Foreign
More than 700 killed in overnight Israeli attacks, Gaza officials say
Health ministy says it was the highest number of deaths in Gaza in a 24-hour period since Israeli assault began.
More than 700 Palestinians were killed in overnight Israeli air raids on Gaza, according to Palestinian officials, the highest 24-hour death toll since Israel began bombarding the the besieged territory earlier this month.
The Israeli military said on Tuesday it hit more than 400 “Hamas targets” and killed dozens of Hamas fighters in the attacks, and warned that it would take time to achieve its aim of destroying the Palestinian group.
Israel launched an assault on Gaza after Hamas fighters killed at least 1,400 people in a surprise attack on southern Israel on October 7.
The health ministry in Gaza, which is governed by Hamas, has said at least 5,791 Palestinians, including 2,360 children, have been killed in the Israeli assault.
A total of 704 people were killed in the previous 24 hours alone, the ministry said on Tuesday.
Ministry spokesman Ashraf Al-Qidra said it was the highest 24-hour number of deaths in the two weeks of Israeli bombing.
“Thousands of families have been instantly displaced; its just full of rubble and debris everywhere,” said Al Jazeera’s Youmna ElSayed, reporting from Gaza.
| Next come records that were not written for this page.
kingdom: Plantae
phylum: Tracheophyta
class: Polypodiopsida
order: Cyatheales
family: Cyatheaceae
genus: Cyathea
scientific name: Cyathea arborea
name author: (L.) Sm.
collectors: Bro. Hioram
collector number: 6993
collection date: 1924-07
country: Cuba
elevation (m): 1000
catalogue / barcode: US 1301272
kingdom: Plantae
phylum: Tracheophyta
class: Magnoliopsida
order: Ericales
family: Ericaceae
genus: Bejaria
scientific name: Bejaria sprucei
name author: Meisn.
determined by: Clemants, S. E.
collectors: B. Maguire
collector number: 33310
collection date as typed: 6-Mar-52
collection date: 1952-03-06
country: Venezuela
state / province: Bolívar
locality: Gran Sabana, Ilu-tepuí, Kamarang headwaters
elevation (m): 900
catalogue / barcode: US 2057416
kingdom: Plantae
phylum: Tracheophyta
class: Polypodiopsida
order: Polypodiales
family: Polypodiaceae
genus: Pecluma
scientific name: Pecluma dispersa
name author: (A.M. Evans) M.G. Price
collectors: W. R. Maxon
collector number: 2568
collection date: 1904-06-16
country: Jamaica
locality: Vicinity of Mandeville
“You can hear the sound of drones and Israeli jets in the sky. Everyone says, everyone feels that there is no safe place in the Strip to be in anymore”.
The Israeli military said it killed three Hamas deputy commanders in the attacks.
Witnesses and health officials said many of the air raids hit residential buildings, some of them in southern Gaza where Israel had told civilians to take shelter.
In Gaza City, at least 19 people were killed when an air raid hit the house of the Bahloul family, according to survivors, who said dozens more people remained buried. Workers pulled at least two children out of the collapsed building.
Aid trucks
In addition to bombarding the territory, Israel has cut access to food, water, medicine and fuel in a “complete siege”.
More than 40 medical centres have stopped operations due to the shortages and the damage caused by the bombing, the health ministry spokesperson said.
Several aid trucks have crossed from Egypt to Gaza since Sunday, but the United Nations has warned of a “humanitarian catastrophe” if aid shipments were not ramped up significantly.
Jeremey Laurence, spokesperson for the Office of the UN High Commissioner for Human Rights (OHCHR), said, “The aid which resumed from Egypt over the weekend is a mere drop in the ocean of what is needed.”
Fuel, which has been left out of the deliveries due to the agreement with Israel, was crucial, the United Nations Relief and Works Agency for Palestine Refugees in the Near East (UNRWA) said.
“Fuel is extremely urgent because, without fuel, the trucks themselves cannot move,” UNRWA spokesperson Tamara Alrifai said.
“Without fuel, the generators cannot produce electricity for hospitals, for bakeries and for the water desalination plant”.
UN humanitarian agencies said on Tuesday they were on their “knees” pleading for unimpeded aid to enter Gaza.